Performance and Storage Optimization¶
Distance Metrics and Sorting¶
- Cosine/Dot: Higher values are more similar; suitable for normalized vectors and direction-sensitive tasks.
- Euclid: Lower values are more similar; suitable for absolute distance-sensitive tasks.
- Default metric is Cosine.
Index Strategy¶
- Flat: Brute force search, suitable for small-scale or low-latency requirements.
- HNSW: Approximate nearest neighbor, supports large-scale high-dimensional vectors with higher throughput and lower latency.
Persistence and Serialization¶
- Uses Protobuf to serialize PointStruct to bytes, written to BoltDB.
- On read: deserialize to PB message, then convert to Go struct.

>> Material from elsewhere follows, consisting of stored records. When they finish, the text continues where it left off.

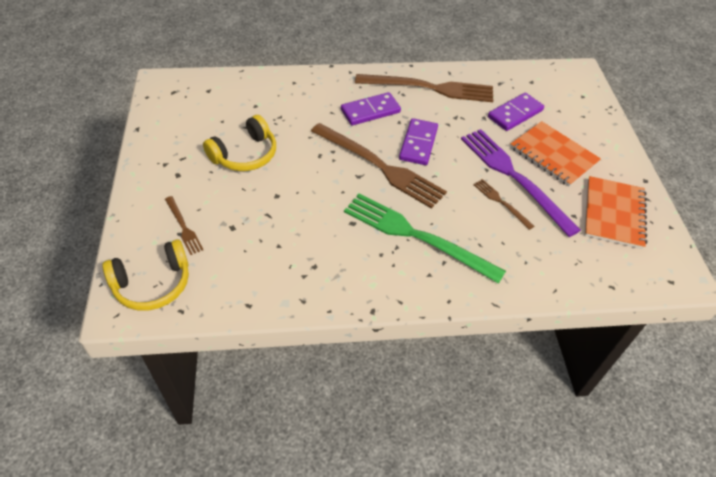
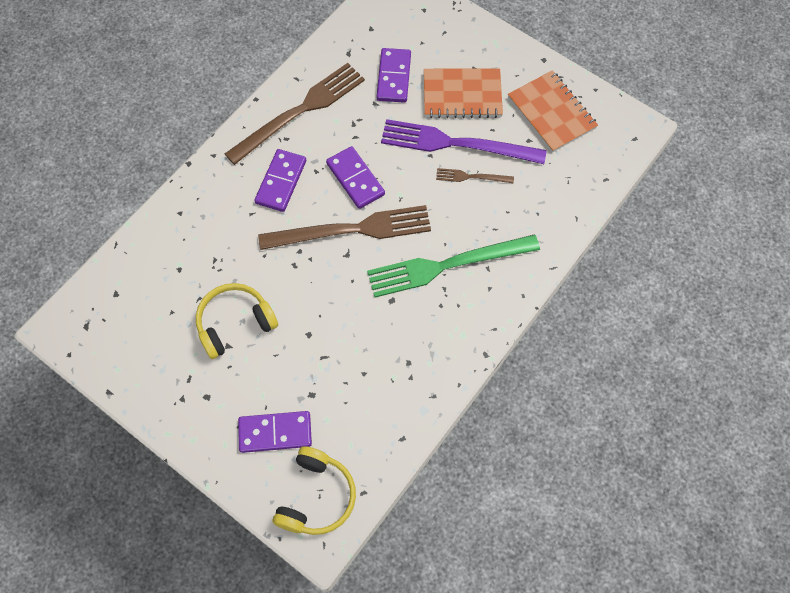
camera: 45 degrees left, 15 degrees up
(183, 227) = (275, 433): brown fork -> purple domino
(245, 154) = (235, 324): yellow headphones -> yellow headphones turned 120 degrees counterclockwise

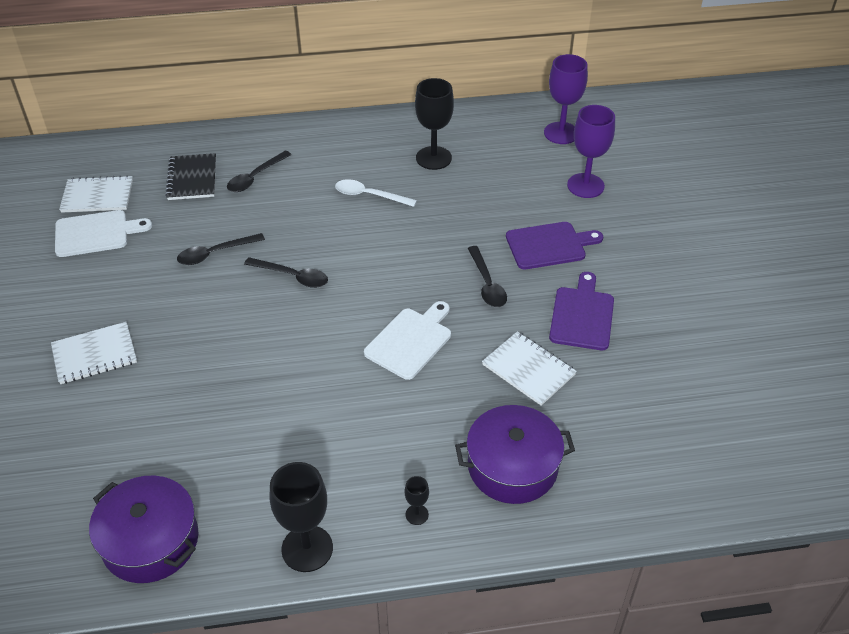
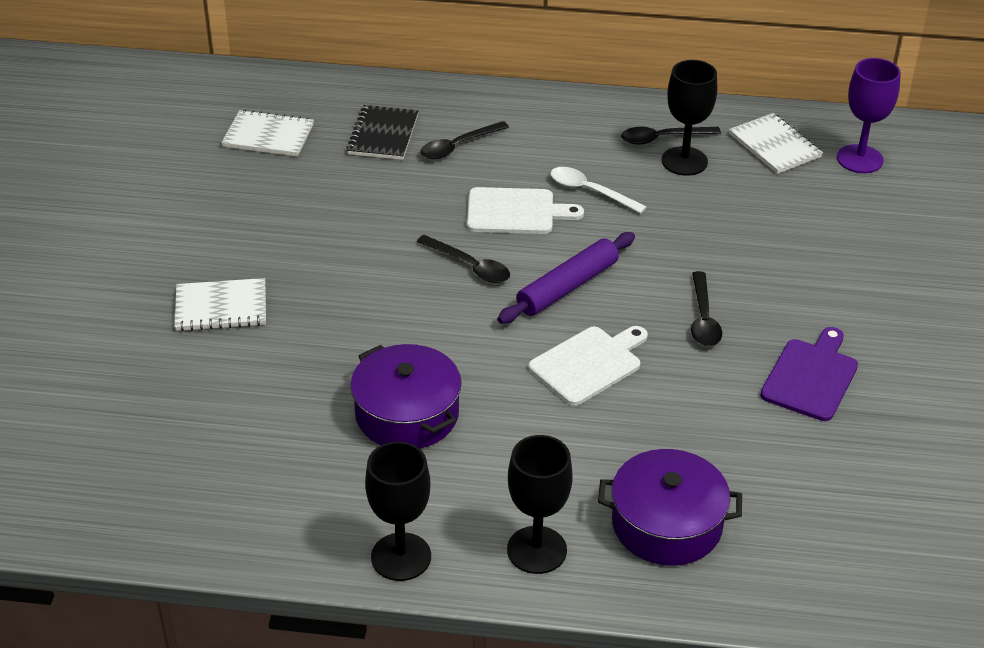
camera: 15 degrees right, 5 degrees down
(96, 233) = (256, 177): white cutting board -> white cutting board (515, 212)
(150, 541) = (232, 511): purple pot -> purple pot (407, 414)
(215, 253) = (386, 224): black spoon -> black spoon (663, 138)
(375, 279) = (567, 287): none -> purple rolling pin
(417, 514) = (536, 550): black goblet -> black goblet, size x2.16
(528, 370) = (722, 424): white notebook -> white notebook (774, 146)
(549, 245) = (797, 289): purple cutting board -> none
(585, 186) = (869, 227): purple goblet -> none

- Unsupported types are ignored during persistence; pay attention to data integrity.
Quantization (SQ8)¶
- Optionally enabled to compress vector storage, reducing disk usage.
- Automatically dequantized on load, does not affect retrieval accuracy and performance.
Concurrency and Consistency¶
- Collection uses read-write locks to protect internal state.
- Upsert persists first then updates index; attempts to rollback persistence on failure to maintain consistency.
- Version number is based on nanosecond timestamp, ensuring insertion order and idempotency.
Best Practices and Common Issues¶
Field Design Recommendations¶
- id: Recommend using stable strings (such as business primary key), avoid frequent changes.
- vector: Ensure dimension matches collection configuration; pre-normalized vectors improve Cosine effectiveness.
- payload: Keep key names concise and clear; use range for numeric ranges; prefer exact/prefix/contains/regex for text matching.
Filter Usage Recommendations¶
- Prefer using must to narrow range, reduce use of must_not.
- Build indexes on high-frequency filter keys (if extended in the future).
- Regular expressions have higher complexity, use with caution.
Performance Tuning¶
- Prefer HNSW index for large-scale data.
- Enable SQ8 quantization to reduce storage and IO pressure.
- Control topK and filter complexity, avoid full table scans.
Common Issue Troubleshooting¶
- Insert error "dimension mismatch": Check if collection VectorLen matches vector length.
- Filter not working: Confirm key name is correct and type matches; must_not passes by default for non-existent keys.
- Query timeout: Check index type and parameters; appropriately narrow filter range or reduce topK.
Conclusion¶
GoVector's data model centers on PointStruct/ScoredPoint/Filter/Payload, using Protobuf for cross-language and cross-process stable serialization, combined with BoltDB for persistence. With HNSW index and SQ8 quantization, it achieves high performance and low resource usage in large-scale scenarios. Proper design of id/vector/metadata and filters, following the Upsert/Search/Delete lifecycle, provides stable and reliable retrieval experience.